Jinchao Hou et al.

LILRB4 est un récepteur inhibiteur exprimé par les cellules myéloïdes et appartenant à la superfamille des immunoglobulines (Ig). L’un de ses ligands est l’ApoE. Dans cet article, les auteurs démontrent que LILRB4 est fortement exprimé par les cellules microgliales localisées autour des plaques amyloïdes, chez des patients atteints de maladie d’Alzheimer (MA) et dans un modèle murin de MA. Dans ce modèle, le traitement systémique des souris avec un anticorps monoclonal anti-LILRB4 humain réduit la charge d'amyloïde β, atténue certaines anomalies comportementales liées à l'accumulation d'amyloïde β, améliore l'activité phagocytaire des cellules microgliales et atténue l'expression de gènes de réponse à l'interféron. Des expériences in vitro permettent d’établir que LILRB4 humain se lie à la fois à l'ApoE humaine et murine et que l'anticorps anti-LILRB4 humain bloque une telle interaction. Des analyses biochimiques, de mutagenèse et de modélisation in silico identifient une boucle, localisée entre les deux domaines Ig extracellulaires de LILRB4 et qui est nécessaire pour l'interaction avec l'ApoE murine (mApoE). L'anticorps anti-LILRB4 généré par les auteurs de cette étude peut bloquer l’interaction LILRB4-mApoE en se liant directement à cette boucle.

Songqiang Huang et al.

La Na+/K+-ATPase (NKA) joue un rôle fonctionnel important au sein du système nerveux central.
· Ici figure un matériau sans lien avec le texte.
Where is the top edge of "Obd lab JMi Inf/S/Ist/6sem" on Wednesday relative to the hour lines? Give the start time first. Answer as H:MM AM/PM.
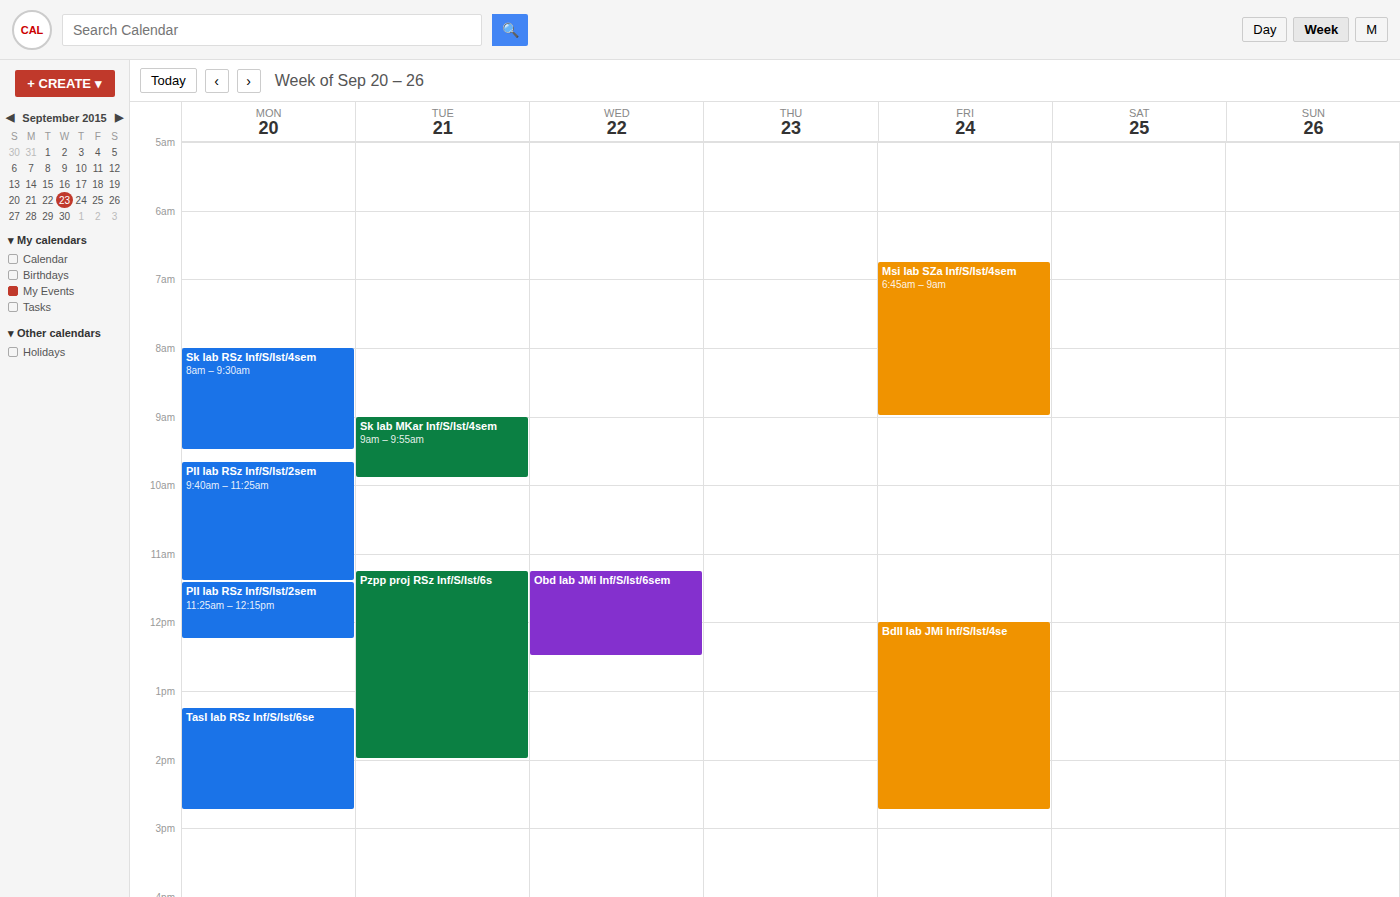
11:15 AM -- neither: a quarter of the way from the 11 AM line to the 12 PM line.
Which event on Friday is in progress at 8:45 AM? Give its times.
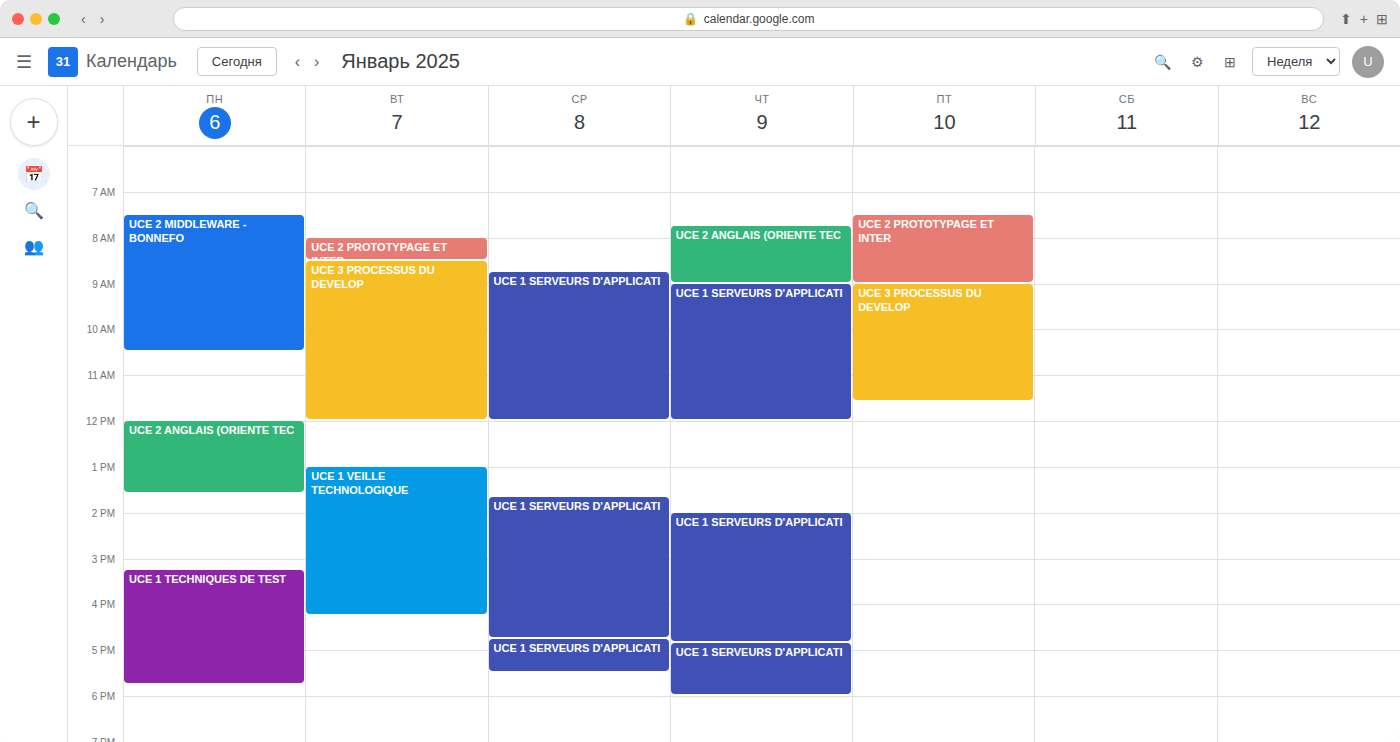
"UCE 2 PROTOTYPAGE ET INTER", 7:30 AM to 9:00 AM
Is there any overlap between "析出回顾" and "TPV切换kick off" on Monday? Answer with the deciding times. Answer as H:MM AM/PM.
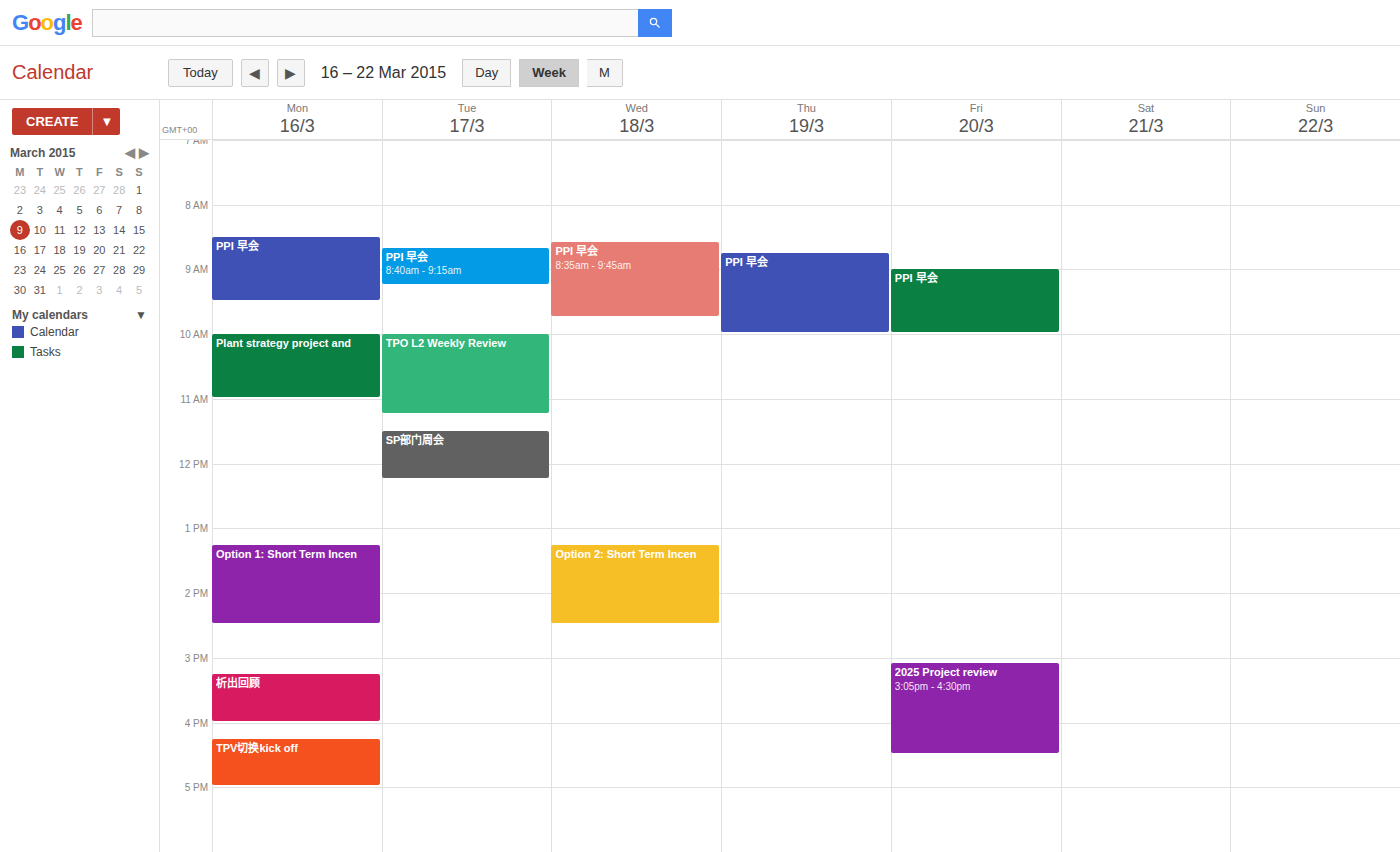
"析出回顾" ends at 4:00 PM and "TPV切换kick off" starts at 4:15 PM -- no overlap.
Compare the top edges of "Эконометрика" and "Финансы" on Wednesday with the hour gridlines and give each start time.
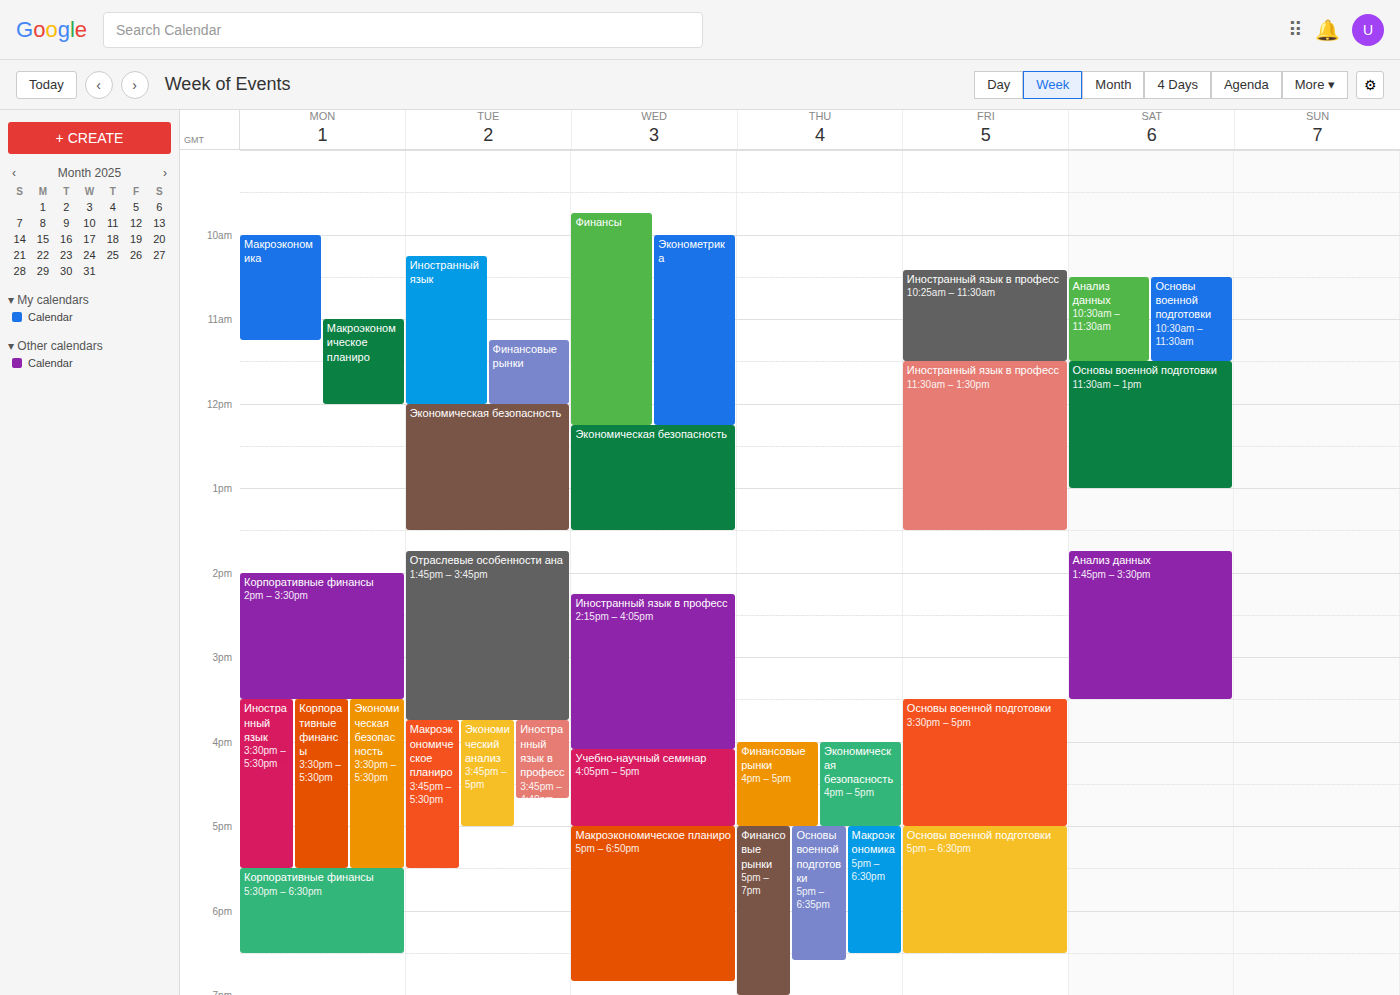
"Эконометрика": 10:00, exactly on the 10:00 line. "Финансы": 09:45, neither: three quarters of the way from the 09:00 line to the 10:00 line.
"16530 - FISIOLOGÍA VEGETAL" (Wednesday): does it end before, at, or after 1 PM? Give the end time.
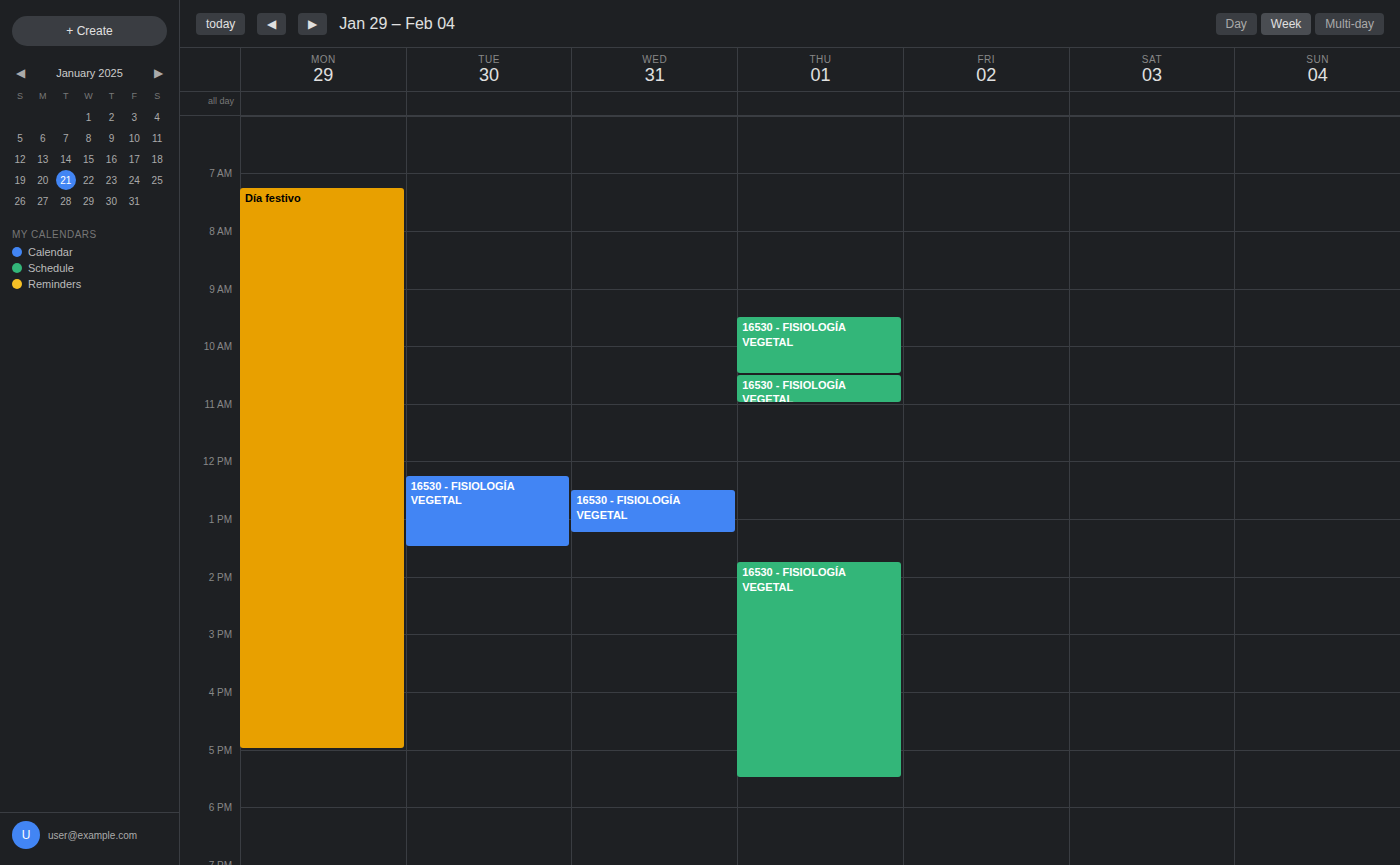
1:15 PM -- after 1 PM, 15 minutes below the 1 PM line.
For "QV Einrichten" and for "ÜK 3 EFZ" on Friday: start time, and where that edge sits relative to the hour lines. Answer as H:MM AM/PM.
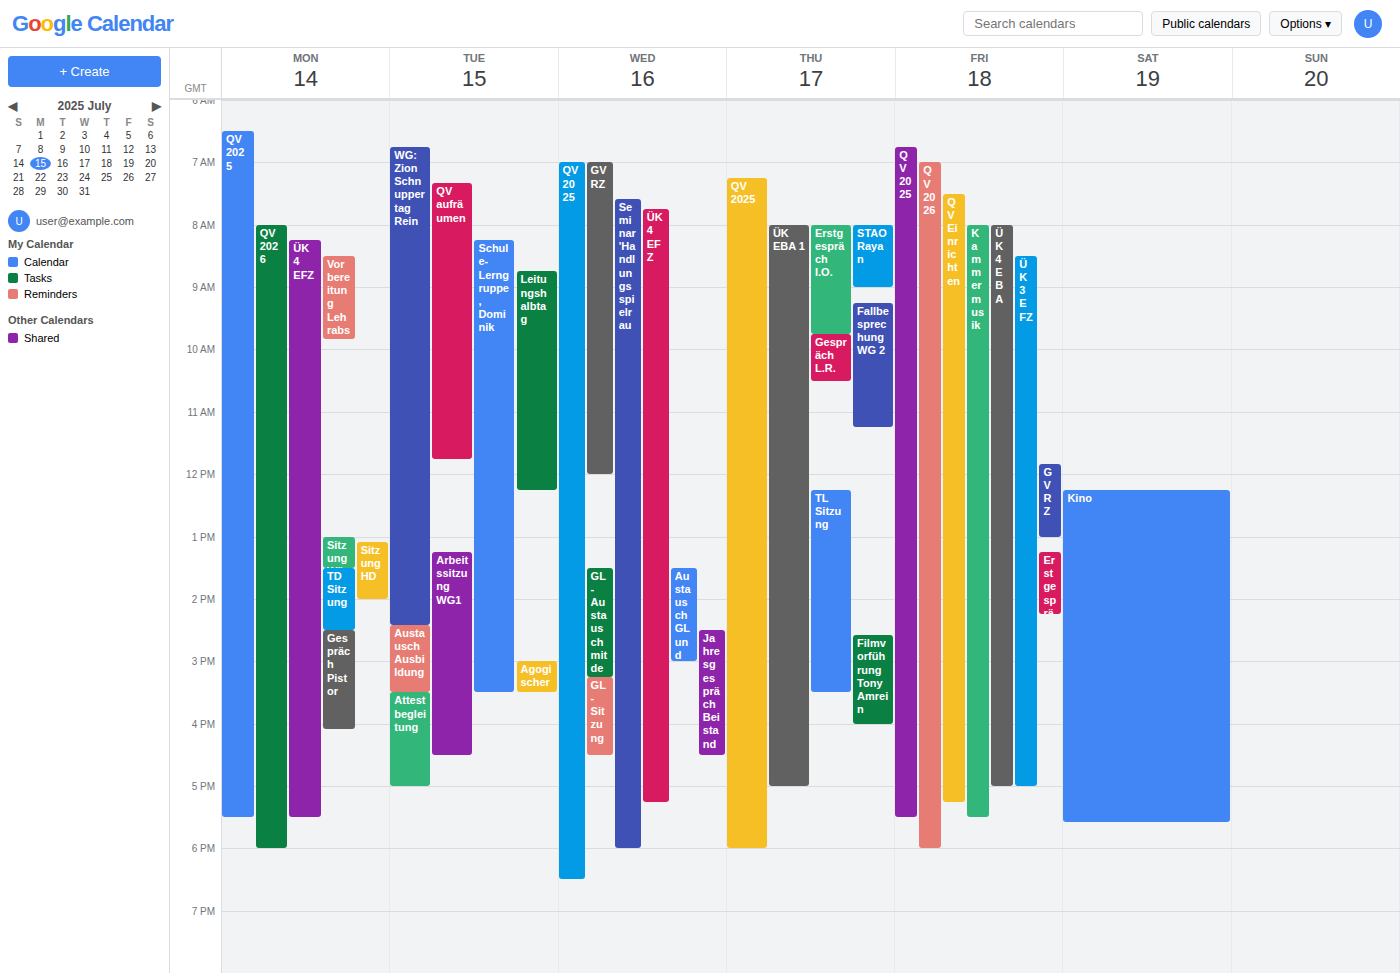
"QV Einrichten": 7:30 AM, halfway between the 7 AM and 8 AM lines. "ÜK 3 EFZ": 8:30 AM, halfway between the 8 AM and 9 AM lines.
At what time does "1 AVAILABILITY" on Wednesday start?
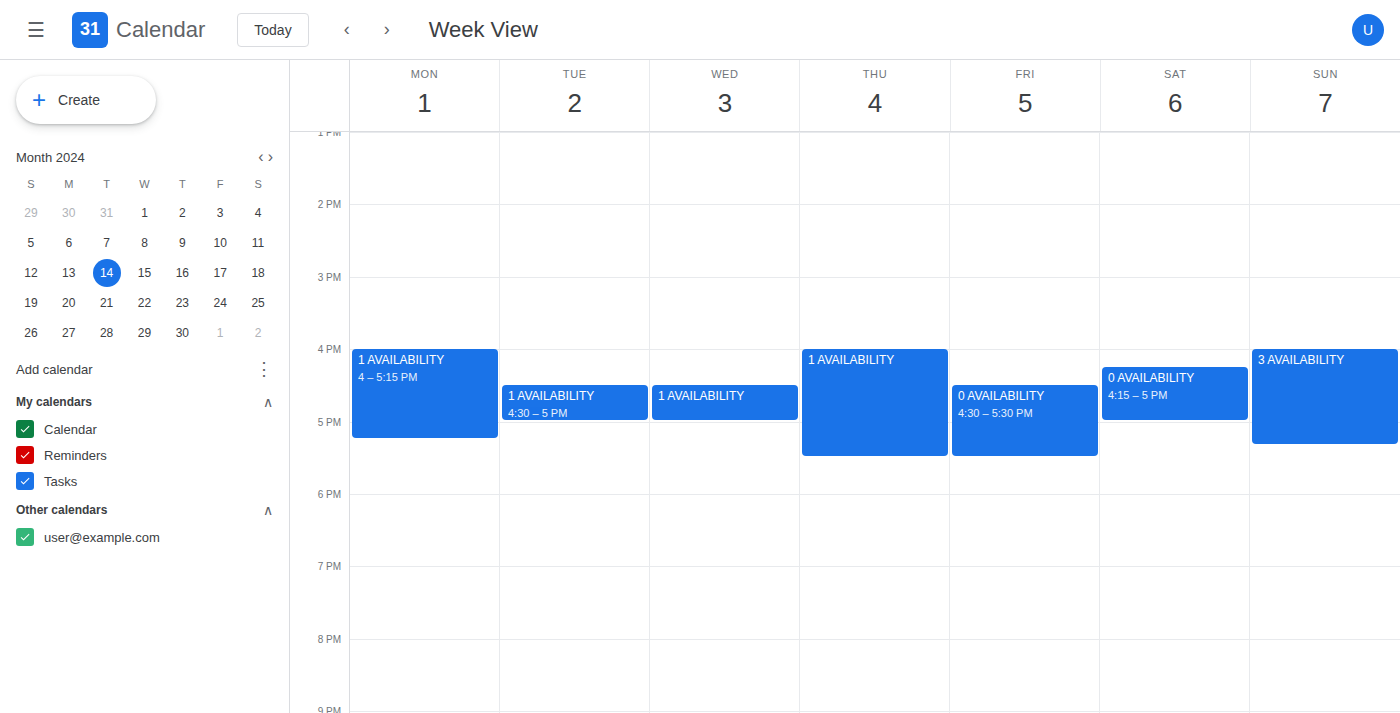
4:30 PM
Cependant, on connaît peu son impact spécifique sur les fonctions microgliales. Dans cet article, les auteurs révèlent qu’en conditions physiologiques, la sous-unité alpha de NKA (NKAα1) forme un complexe avec le récepteur purinergique P2X7. Le stress chronique ou le traitement par une combinaison de lipopolysaccharide et d’ATP diminue l'expression microgliale de NKAα1, facilite l’engagement de P2X7 et favorise l'activation de l'inflammasome NLRP3. En situation de stress chronique, le KO microglial de NKAα1 aggrave les comportements anxieux et l'hyperexcitabilité neuronale. Dans les mêmes conditions, l’administration d’un anticorps monoclonal qui stabilise NKAα1 (l’anticorps DR5-12D), améliore les comportements anxieux, atténue l'hyperexcitabilité neuronale et prévient les déficits de neurogenèse dans l'hippocampe ventral de souris.

Alexander B. Kim et al.

Dans cet article, les auteurs ont généré des macrophages exprimant un récepteur antigénique chimérique (CAR-Ms pour « chimeric antigen receptor macrophages » ) ciblant l'amyloïde β. Lorsqu'ils sont injectés dans l’hippocampe, ces CAR-Ms ont une survie limitée et échouent à réduire de manière significative la charge en plaques amyloïdes dans un modèle murin de maladie d’Alzheimer. Toutefois des CAR-Ms renforcés, sécrétant des cytokines telles que le M-CSF, ont une survie accrue dans le cerveau et réduisent de manière significative cette charge.

Eunha Kim et al.

Dans cette revue, les auteurs fournissent un aperçu complet des différentes conditions immunitaires maternelles, allant des infections aux pathologies inflammatoires chroniques, qui impactent le neurodéveloppement du fœtus pendant la grossesse. La revue aborde également le sujet de la co-occurrence de pathologies immunes ou de phénotypes immuns spécifiques chez les individus atteints de troubles du neurodéveloppement (TND). L’apport des modèles murins dans la compréhension des mécanismes sous-jacent à cette co-occurence est discutée. Les auteurs proposent que les interactions neuro-immunes pourraient contribuer à façonner les phénotypes neurologiques chez les individus atteints de TND. Ces interactions offrent de nouvelles opportunités pour traiter les TND.